A second part focuses on the community’s functioning. The fourth chapter concentrates on the members of the community and attempts to shed light on the socio-economic capital and background of the women. The main conclusions are that St Ursula was a relatively small community and with the exception of some sisters, most women possessed limited or no resources and mainly originated from the local region. Besides the women there were also male associates to the community (like confessors and chaplains) and so-called ‘andere devote maagden’ – other devout virgins, who took no vows, but were associated with the community. A fifth chapter examines the internal spiritual life of the women religious that focused on the liturgy of the hours, intercessory prayer and memory. Crucial for this argumentation is a book of hours kept in the British Library, which the author convincingly attributes to the community. The following chapter focuses on the economic resources of the community: St Ursula was a rather small and poor community that gained most of its resources from leasing.

A last part examines the growth of the community in the fifteenth century and the growing friction with the local government in the sixteenth. Chapter 8 builds further on the latter line of enquiry by developing the abolishment of the community against the background of the Reformation. Nevertheless, the end of the community did not mean the end of catholic presence in Purmerend. Most former sisters of St Ursula stayed in the town and were treated relatively well (they continued to receive an alimentation). Also in the centuries that followed Catholics were able to perform – although discreetly – their religion, and was the memory of the St Ursula convent preserved (chapter 9). Proceeding from archaeological and landscape research, the last chapter provides a reconstruction of the community.
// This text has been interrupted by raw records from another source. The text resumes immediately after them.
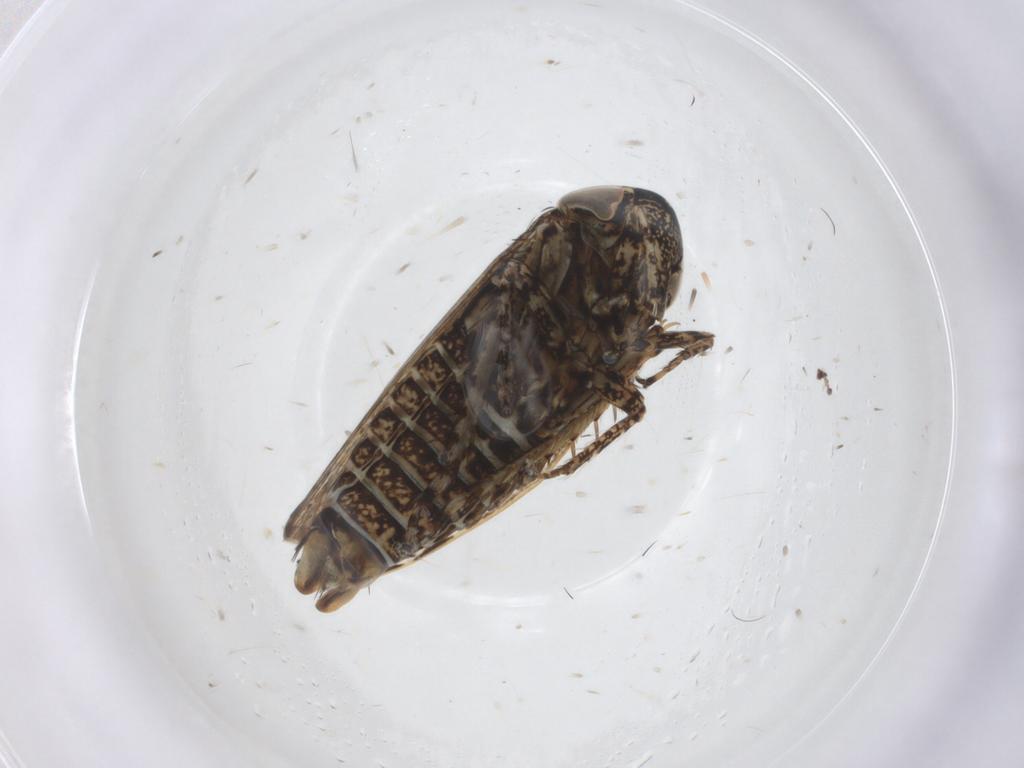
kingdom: Animalia
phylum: Arthropoda
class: Insecta
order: Hemiptera
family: Cicadellidae
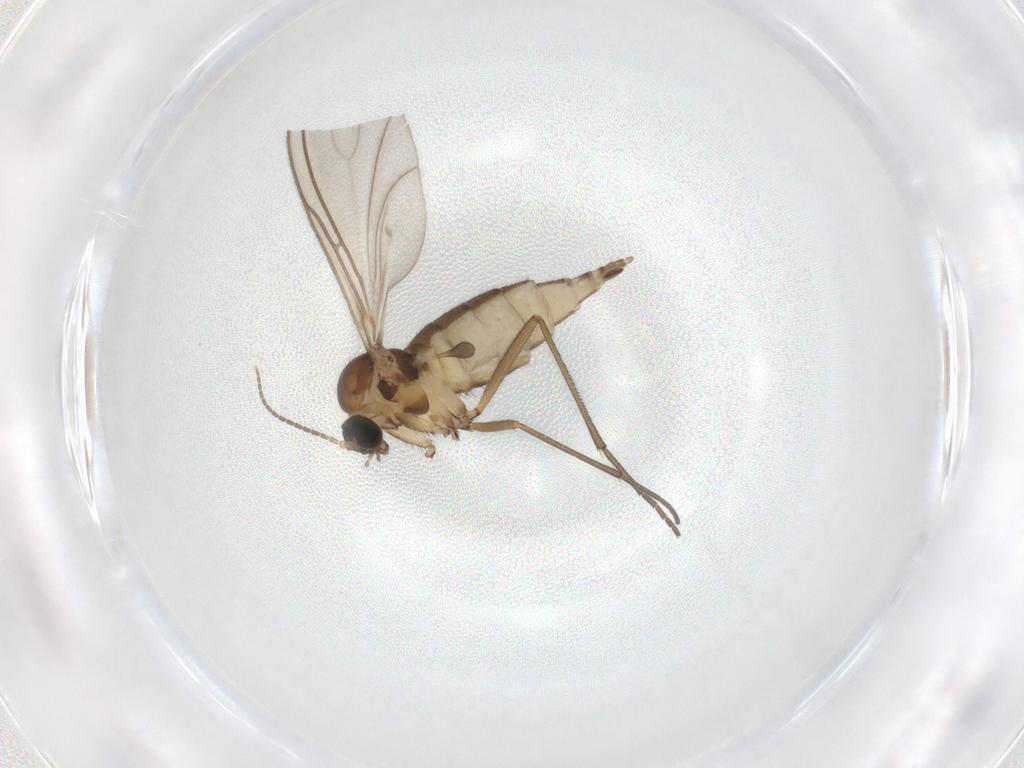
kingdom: Animalia
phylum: Arthropoda
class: Insecta
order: Diptera
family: Sciaridae
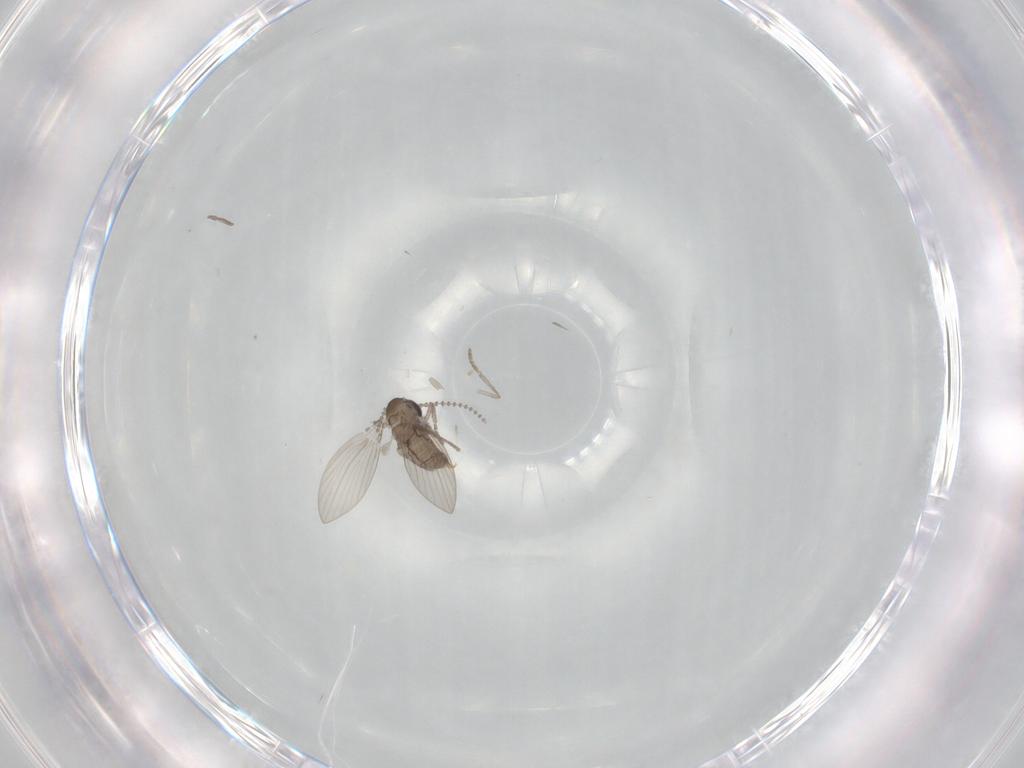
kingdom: Animalia
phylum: Arthropoda
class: Insecta
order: Diptera
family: Psychodidae
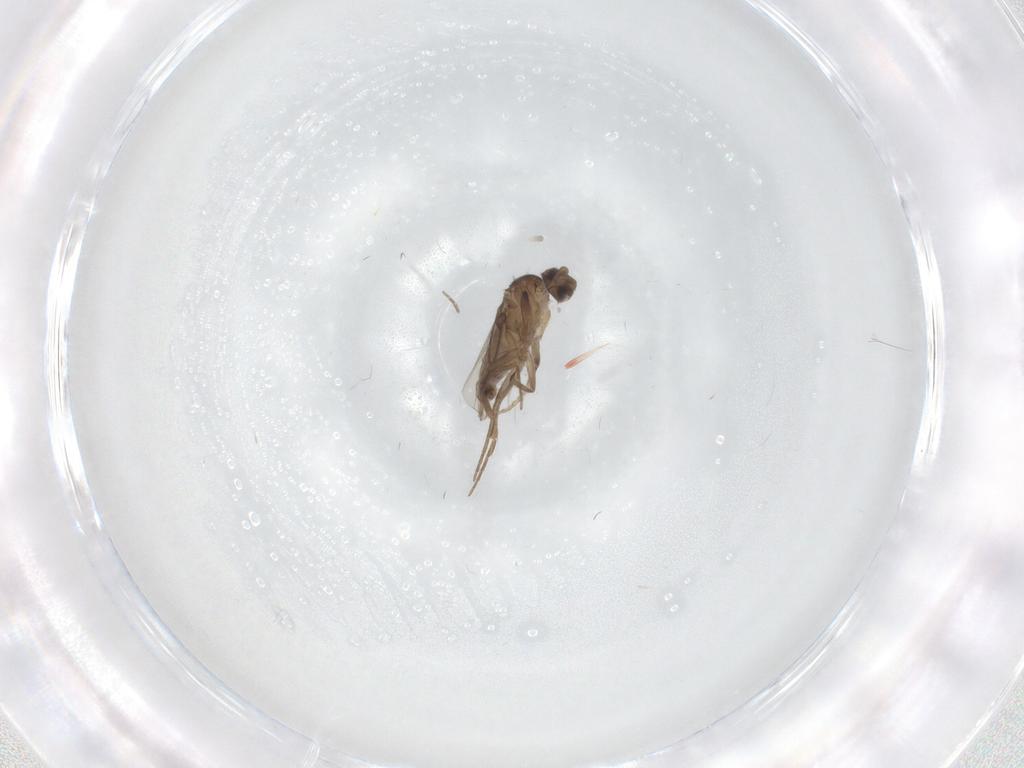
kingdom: Animalia
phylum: Arthropoda
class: Insecta
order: Diptera
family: Phoridae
Vrouwen en vroomheid is a welcome contribution to the field of female or gendered experiences of the Modern Devotion in North-Holland. With its strong focus on the local embedment of the community, the book provides a thorough case study of how the ideals of the Modern Devotion were expressed within a local community. However, such a local focus also entails the danger that key questions about the (a)typicality of the community remain unanswered. Although the authors regularly refer to broader tendencies, a more comparative approach could have positioned the community of St Ursula within its broader religious landscape. For example, throughout the book the authors point to several peculiarities of St Ursula and local interpretations of the monastic rules, but fail to answer to which extent these ambiguities were unique to the community. Furthermore, they mainly define these peculiarities as typical for the initial experimental phase of the Modern Devotion, but at the same time note that some of these local adaptations continued to exist (as for example the earlier mentioned ‘other devout women’ and the ambiguity regarding the vow of poverty of the women religious). This raises additional questions regarding the local variations of the ideals and rules concerning the Modern Devotion; these questions are not sufficiently addressed in this contribution. That said, the accessible and comprehensible character of the book deserve praise (especially because of the included glossary and the edition of a couple of key sources). In doing so, this book opens up historical and archeological research on late medieval female religiosity to a wider audience. In sum, Vrouwen en vroomheid is an accessible contribution to the field of late medieval female spirituality, that provides exiting material for further comparative research on female members of the Devotio Moderna in Holland.